Citing a Libyan official, the Turkish newspaper said the meeting between representatives from the two legislative bodies that have been competing for Libya will allow them to discuss appointments to a number of critical leadership positions.
Morocco’s Ministry of Foreign Affairs is yet to confirm the news or share details about the venue and talking points.
News about the upcoming meeting in Morocco come only one day after the Libyan Political Dialogue Forum, composed of members from the rival parliaments, voted in favor of a UN-led proposal. The proposal mainly concerns the mechanism to select Libya’s executive authority for the preparatory period ahead of the national elections set to take place on December 24, 2021.
The upcoming meeting will confirm Morocco’s important role in allowing the efforts to solve the Libyan crisis reach an advanced stage.

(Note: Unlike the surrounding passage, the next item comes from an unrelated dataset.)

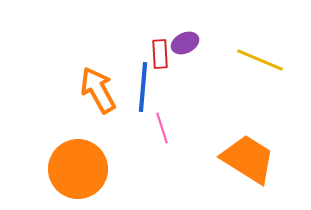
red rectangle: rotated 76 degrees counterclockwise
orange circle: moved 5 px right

Since 2015, Morocco has been at the forefront of countries advocating for a political solution ushered by Libyans themselves, away from foreign intervention.
Morocco’s first major achievement in facilitating negotiations between Libyans was the Skhirat Agreement, signed in December 2015. The agreement put a ceasefire between warring parties in Libya and represented a solid framework for Libyans to negotiate a peaceful solution to their political crisis.
More recently, in 2020, as rival Libyan factions began showing their willingness to compromise and get out of the political deadlock, Morocco hosted a series of meetings between delegations from the High Council of State and the Libyan House of Representatives.
Between September and November 2020, Morocco hosted three sessions of the Inter-Libyan Dialogue in Bouznika, near Rabat. The meetings allowed the Libyan parties to reach agreements on several points of contention, notably the criteria and mechanisms for appointments to leadership positions in sovereign national institutions.
Tangier, in northern Morocco, also hosted a meeting in late November, a few days after the Libyan High Council of State and the Libyan House of Representatives agreed on the date to hold national elections. The date of the elections, December 24, 2021, coincides with Libya’s Independence Day.
The successive meetings indicate that the political crisis that Libya has endured for several years might soon reach an end.